──────── Records for this exercise

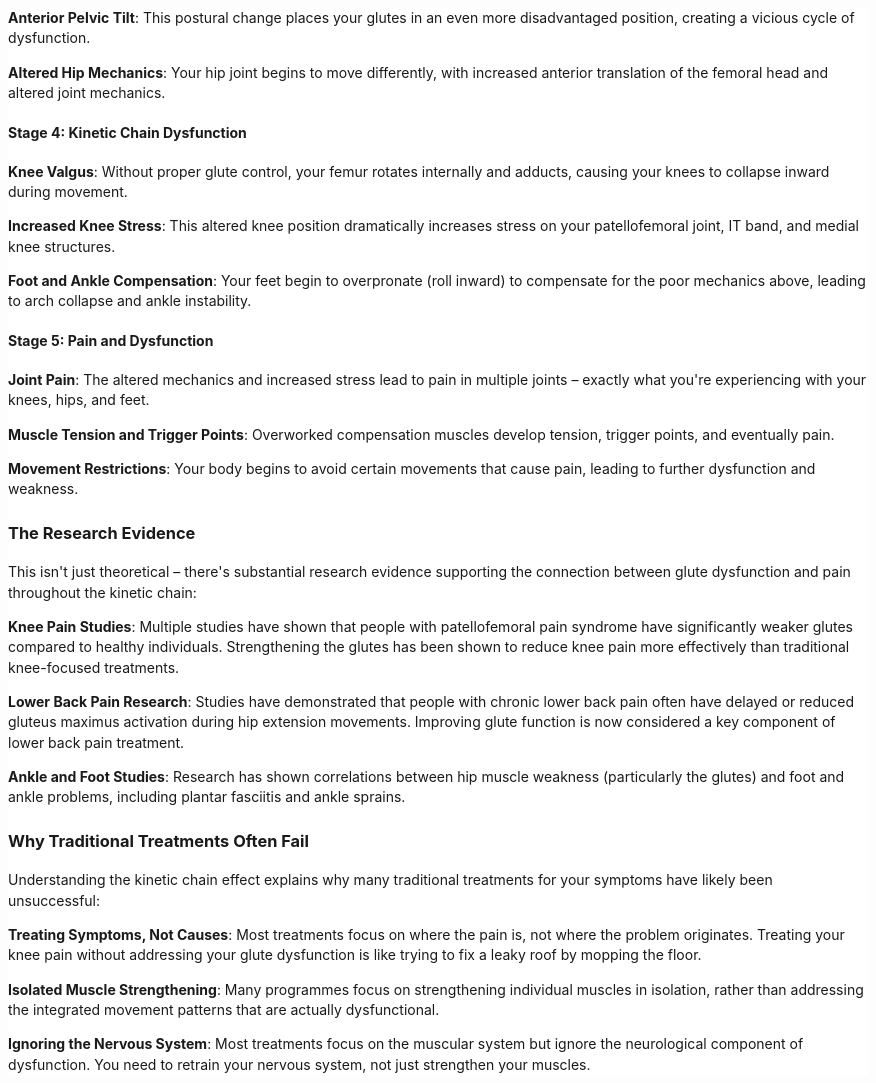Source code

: **Anterior Pelvic Tilt**: This postural change places your glutes in an even more disadvantaged position, creating a vicious cycle of dysfunction.

**Altered Hip Mechanics**: Your hip joint begins to move differently, with increased anterior translation of the femoral head and altered joint mechanics.

#### Stage 4: Kinetic Chain Dysfunction
**Knee Valgus**: Without proper glute control, your femur rotates internally and adducts, causing your knees to collapse inward during movement.

**Increased Knee Stress**: This altered knee position dramatically increases stress on your patellofemoral joint, IT band, and medial knee structures.

**Foot and Ankle Compensation**: Your feet begin to overpronate (roll inward) to compensate for the poor mechanics above, leading to arch collapse and ankle instability.

#### Stage 5: Pain and Dysfunction
**Joint Pain**: The altered mechanics and increased stress lead to pain in multiple joints – exactly what you're experiencing with your knees, hips, and feet.

**Muscle Tension and Trigger Points**: Overworked compensation muscles develop tension, trigger points, and eventually pain.

**Movement Restrictions**: Your body begins to avoid certain movements that cause pain, leading to further dysfunction and weakness.

### The Research Evidence

This isn't just theoretical – there's substantial research evidence supporting the connection between glute dysfunction and pain throughout the kinetic chain:

**Knee Pain Studies**: Multiple studies have shown that people with patellofemoral pain syndrome have significantly weaker glutes compared to healthy individuals. Strengthening the glutes has been shown to reduce knee pain more effectively than traditional knee-focused treatments.

**Lower Back Pain Research**: Studies have demonstrated that people with chronic lower back pain often have delayed or reduced gluteus maximus activation during hip extension movements. Improving glute function is now considered a key component of lower back pain treatment.

**Ankle and Foot Studies**: Research has shown correlations between hip muscle weakness (particularly the glutes) and foot and ankle problems, including plantar fasciitis and ankle sprains.

### Why Traditional Treatments Often Fail

Understanding the kinetic chain effect explains why many traditional treatments for your symptoms have likely been unsuccessful:

**Treating Symptoms, Not Causes**: Most treatments focus on where the pain is, not where the problem originates. Treating your knee pain without addressing your glute dysfunction is like trying to fix a leaky roof by mopping the floor.

**Isolated Muscle Strengthening**: Many programmes focus on strengthening individual muscles in isolation, rather than addressing the integrated movement patterns that are actually dysfunctional.

**Ignoring the Nervous System**: Most treatments focus on the muscular system but ignore the neurological component of dysfunction. You need to retrain your nervous system, not just strengthen your muscles.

────────────────

What you have to do »
Needed here is a verbatim copy of the data from the first line through the line with "traditional knee-focused treatments.", without pictures.

Reply to the task »
Source code

: **Anterior Pelvic Tilt**: This postural change places your glutes in an even more disadvantaged position, creating a vicious cycle of dysfunction.

**Altered Hip Mechanics**: Your hip joint begins to move differently, with increased anterior translation of the femoral head and altered joint mechanics.

#### Stage 4: Kinetic Chain Dysfunction
**Knee Valgus**: Without proper glute control, your femur rotates internally and adducts, causing your knees to collapse inward during movement.

**Increased Knee Stress**: This altered knee position dramatically increases stress on your patellofemoral joint, IT band, and medial knee structures.

**Foot and Ankle Compensation**: Your feet begin to overpronate (roll inward) to compensate for the poor mechanics above, leading to arch collapse and ankle instability.

#### Stage 5: Pain and Dysfunction
**Joint Pain**: The altered mechanics and increased stress lead to pain in multiple joints – exactly what you're experiencing with your knees, hips, and feet.

**Muscle Tension and Trigger Points**: Overworked compensation muscles develop tension, trigger points, and eventually pain.

**Movement Restrictions**: Your body begins to avoid certain movements that cause pain, leading to further dysfunction and weakness.

### The Research Evidence

This isn't just theoretical – there's substantial research evidence supporting the connection between glute dysfunction and pain throughout the kinetic chain:

**Knee Pain Studies**: Multiple studies have shown that people with patellofemoral pain syndrome have significantly weaker glutes compared to healthy individuals. Strengthening the glutes has been shown to reduce knee pain more effectively than traditional knee-focused treatments.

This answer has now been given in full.